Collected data
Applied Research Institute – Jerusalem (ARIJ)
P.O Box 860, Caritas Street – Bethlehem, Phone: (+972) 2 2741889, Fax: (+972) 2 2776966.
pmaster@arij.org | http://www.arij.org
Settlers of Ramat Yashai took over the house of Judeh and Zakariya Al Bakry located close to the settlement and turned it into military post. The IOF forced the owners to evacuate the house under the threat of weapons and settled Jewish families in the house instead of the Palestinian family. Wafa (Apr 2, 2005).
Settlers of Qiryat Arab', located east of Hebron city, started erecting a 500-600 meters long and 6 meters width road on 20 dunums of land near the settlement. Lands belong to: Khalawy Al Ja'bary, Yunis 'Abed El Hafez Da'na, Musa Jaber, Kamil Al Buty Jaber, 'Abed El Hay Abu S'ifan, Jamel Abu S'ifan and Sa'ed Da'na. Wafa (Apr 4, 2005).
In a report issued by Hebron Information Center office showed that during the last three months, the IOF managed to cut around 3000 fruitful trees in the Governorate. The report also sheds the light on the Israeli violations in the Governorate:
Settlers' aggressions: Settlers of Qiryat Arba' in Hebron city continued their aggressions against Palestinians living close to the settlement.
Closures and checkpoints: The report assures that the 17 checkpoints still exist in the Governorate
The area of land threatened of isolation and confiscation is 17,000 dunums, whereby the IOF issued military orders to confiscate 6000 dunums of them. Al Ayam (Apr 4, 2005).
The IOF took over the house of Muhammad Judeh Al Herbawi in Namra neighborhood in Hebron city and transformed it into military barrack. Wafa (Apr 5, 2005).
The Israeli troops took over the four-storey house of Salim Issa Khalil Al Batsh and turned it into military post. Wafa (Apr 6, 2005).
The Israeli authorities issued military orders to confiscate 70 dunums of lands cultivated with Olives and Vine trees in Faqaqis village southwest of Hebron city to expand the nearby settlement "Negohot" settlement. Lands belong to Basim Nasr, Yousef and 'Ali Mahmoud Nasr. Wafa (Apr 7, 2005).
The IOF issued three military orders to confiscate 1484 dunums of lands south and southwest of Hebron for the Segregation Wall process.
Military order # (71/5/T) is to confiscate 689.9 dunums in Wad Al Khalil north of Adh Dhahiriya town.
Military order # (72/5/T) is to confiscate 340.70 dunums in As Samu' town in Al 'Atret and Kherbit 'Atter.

==

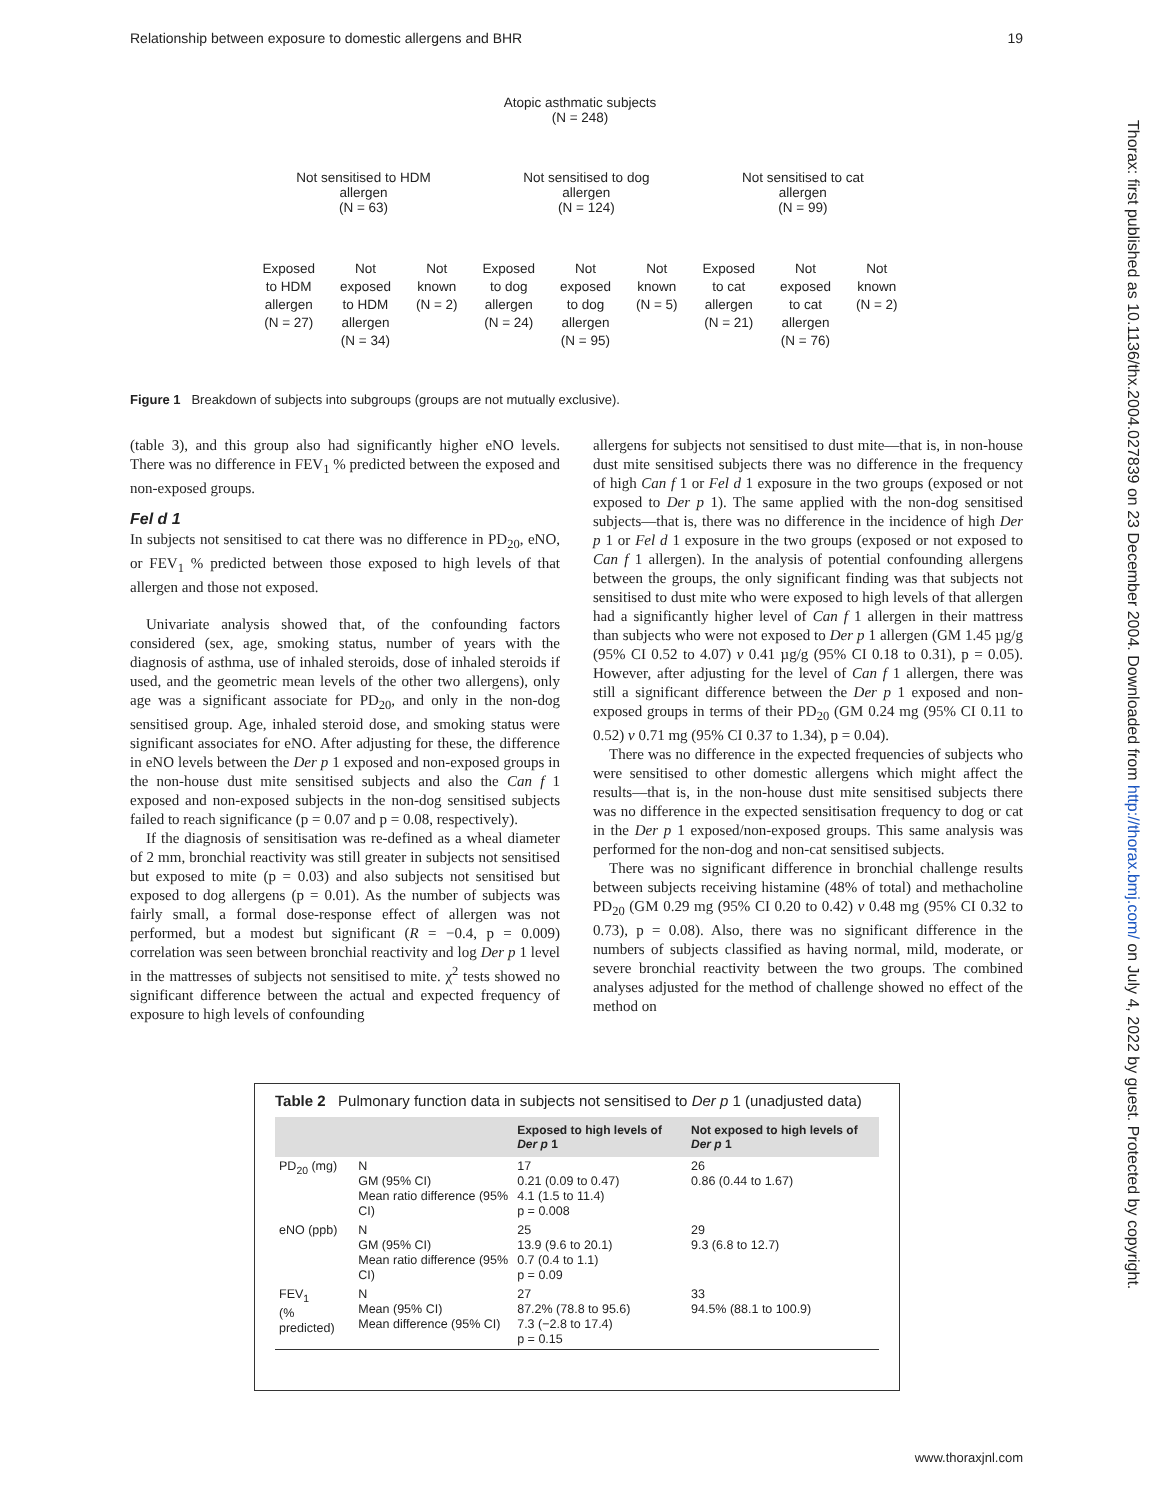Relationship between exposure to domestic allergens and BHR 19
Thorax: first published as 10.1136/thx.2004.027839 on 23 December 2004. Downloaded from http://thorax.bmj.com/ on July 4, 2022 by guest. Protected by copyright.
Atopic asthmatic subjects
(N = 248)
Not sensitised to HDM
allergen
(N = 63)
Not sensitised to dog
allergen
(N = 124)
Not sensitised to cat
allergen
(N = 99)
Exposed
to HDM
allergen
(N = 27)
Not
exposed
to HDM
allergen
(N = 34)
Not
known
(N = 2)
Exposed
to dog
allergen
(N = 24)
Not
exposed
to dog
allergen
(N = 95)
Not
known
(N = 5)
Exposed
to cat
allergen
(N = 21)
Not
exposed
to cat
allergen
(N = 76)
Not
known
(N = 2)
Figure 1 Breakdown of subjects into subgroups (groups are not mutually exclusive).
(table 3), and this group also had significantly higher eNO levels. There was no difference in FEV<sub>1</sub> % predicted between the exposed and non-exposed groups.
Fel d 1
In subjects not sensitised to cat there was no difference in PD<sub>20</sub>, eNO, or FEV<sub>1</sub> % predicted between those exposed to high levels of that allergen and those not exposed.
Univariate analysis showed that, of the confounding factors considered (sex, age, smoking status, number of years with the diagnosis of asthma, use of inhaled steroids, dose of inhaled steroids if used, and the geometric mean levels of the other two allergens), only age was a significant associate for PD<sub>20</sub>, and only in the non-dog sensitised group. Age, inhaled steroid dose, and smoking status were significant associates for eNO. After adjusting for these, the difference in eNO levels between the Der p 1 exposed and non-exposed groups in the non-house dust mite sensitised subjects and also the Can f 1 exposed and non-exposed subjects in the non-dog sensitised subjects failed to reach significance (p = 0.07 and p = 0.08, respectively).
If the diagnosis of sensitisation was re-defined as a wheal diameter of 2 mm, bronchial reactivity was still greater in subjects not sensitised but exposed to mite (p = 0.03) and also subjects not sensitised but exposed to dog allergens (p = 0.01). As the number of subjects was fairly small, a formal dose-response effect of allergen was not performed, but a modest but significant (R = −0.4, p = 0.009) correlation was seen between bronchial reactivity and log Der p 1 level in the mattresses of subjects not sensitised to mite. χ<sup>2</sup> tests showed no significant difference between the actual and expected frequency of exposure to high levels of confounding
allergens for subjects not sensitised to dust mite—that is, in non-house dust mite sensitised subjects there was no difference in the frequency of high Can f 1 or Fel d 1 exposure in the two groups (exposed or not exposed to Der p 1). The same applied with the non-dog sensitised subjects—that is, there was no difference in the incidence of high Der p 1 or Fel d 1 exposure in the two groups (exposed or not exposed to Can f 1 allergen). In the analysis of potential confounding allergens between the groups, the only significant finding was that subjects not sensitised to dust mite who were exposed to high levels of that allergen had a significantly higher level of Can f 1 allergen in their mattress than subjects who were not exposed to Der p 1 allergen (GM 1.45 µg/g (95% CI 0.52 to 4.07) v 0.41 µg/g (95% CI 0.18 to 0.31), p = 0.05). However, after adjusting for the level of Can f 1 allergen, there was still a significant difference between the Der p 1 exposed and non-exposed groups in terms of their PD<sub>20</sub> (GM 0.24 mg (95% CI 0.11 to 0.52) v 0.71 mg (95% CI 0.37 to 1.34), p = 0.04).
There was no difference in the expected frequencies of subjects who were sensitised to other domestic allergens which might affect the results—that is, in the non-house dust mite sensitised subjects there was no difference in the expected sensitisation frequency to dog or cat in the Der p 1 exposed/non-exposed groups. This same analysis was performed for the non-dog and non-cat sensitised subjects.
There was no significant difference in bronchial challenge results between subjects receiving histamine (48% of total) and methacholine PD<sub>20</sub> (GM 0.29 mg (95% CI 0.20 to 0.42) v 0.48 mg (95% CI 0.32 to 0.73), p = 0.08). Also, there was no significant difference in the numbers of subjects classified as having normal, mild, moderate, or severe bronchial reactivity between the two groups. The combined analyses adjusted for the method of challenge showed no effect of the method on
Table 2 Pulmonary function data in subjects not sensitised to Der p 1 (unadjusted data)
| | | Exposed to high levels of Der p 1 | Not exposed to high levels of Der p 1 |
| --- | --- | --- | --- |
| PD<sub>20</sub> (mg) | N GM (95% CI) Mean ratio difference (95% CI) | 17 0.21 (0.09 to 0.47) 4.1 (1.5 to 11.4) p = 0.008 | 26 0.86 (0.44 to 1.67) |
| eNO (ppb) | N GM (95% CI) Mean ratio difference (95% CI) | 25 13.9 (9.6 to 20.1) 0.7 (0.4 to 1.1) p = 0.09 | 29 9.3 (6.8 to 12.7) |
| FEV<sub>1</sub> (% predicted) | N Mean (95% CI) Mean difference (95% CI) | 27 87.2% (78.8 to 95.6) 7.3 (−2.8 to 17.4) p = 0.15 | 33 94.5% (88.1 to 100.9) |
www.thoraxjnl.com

--

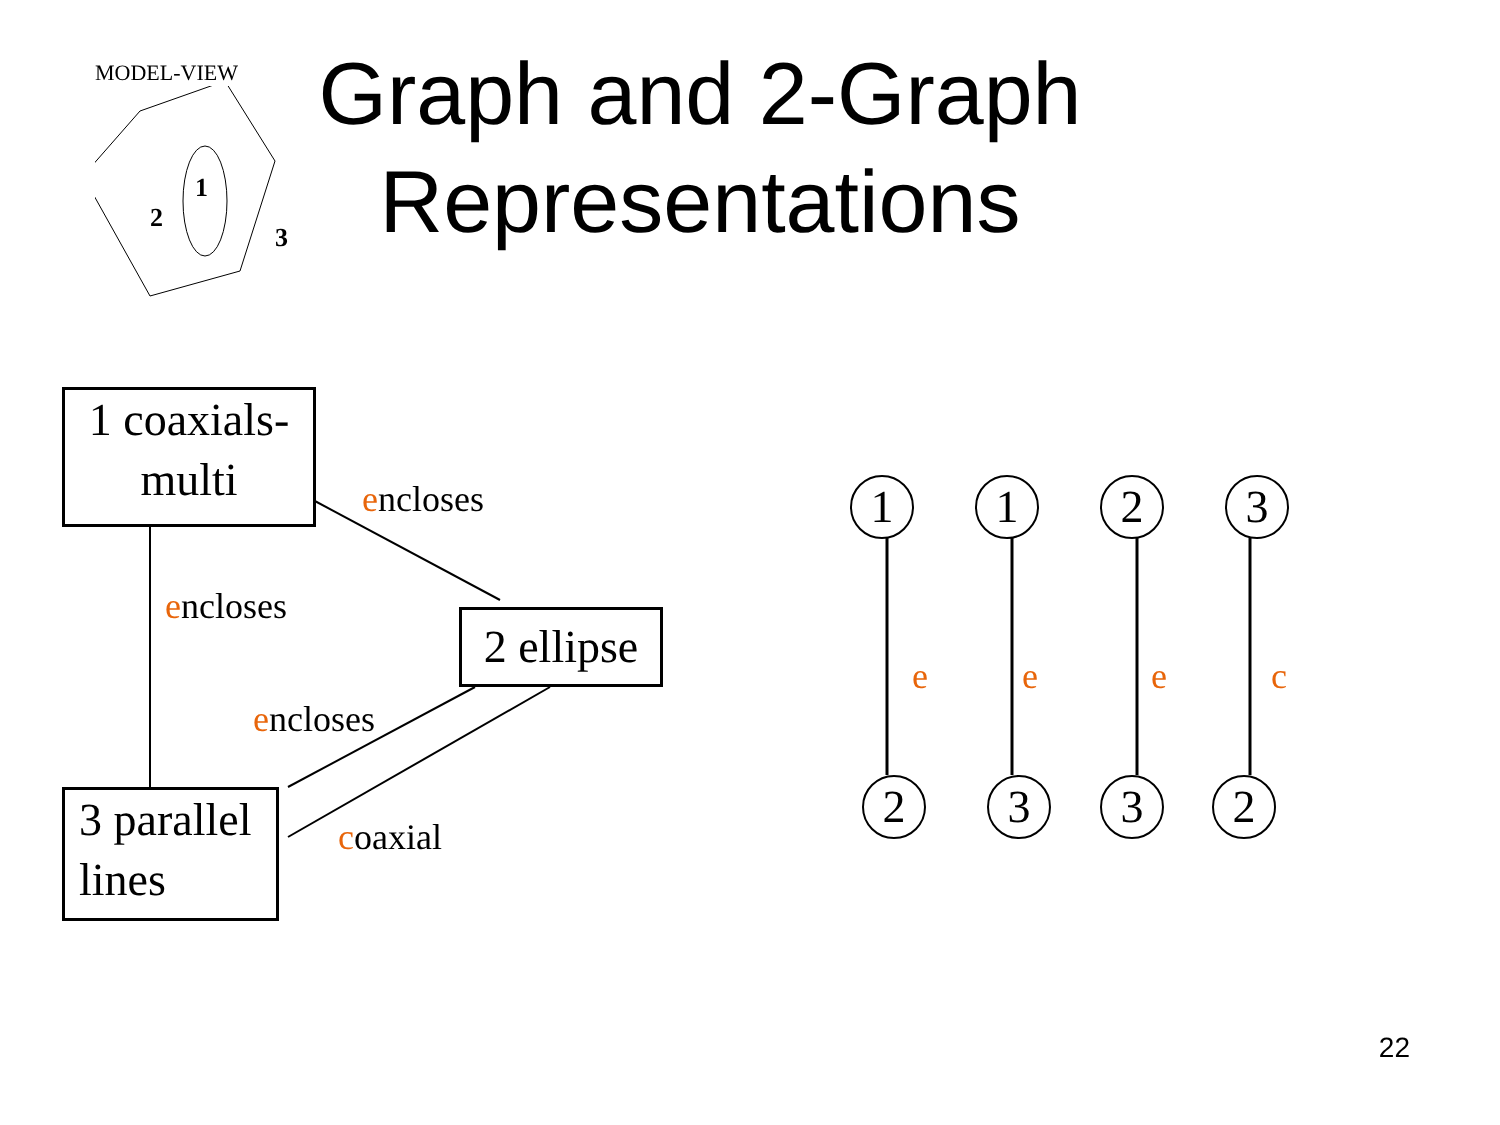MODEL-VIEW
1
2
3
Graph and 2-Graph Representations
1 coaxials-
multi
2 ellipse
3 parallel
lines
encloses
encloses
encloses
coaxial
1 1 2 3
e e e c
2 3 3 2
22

> What you will do: Only lines with the word "three" go in the answer. Take them all from the entries above.

> Solution to this problem:
In a report issued by Hebron Information Center office showed that during the last three months, the IOF managed to cut around 3000 fruitful trees in the Governorate. The report also sheds the light on the Israeli violations in the Governorate:
The IOF issued three military orders to confiscate 1484 dunums of lands south and southwest of Hebron for the Segregation Wall process.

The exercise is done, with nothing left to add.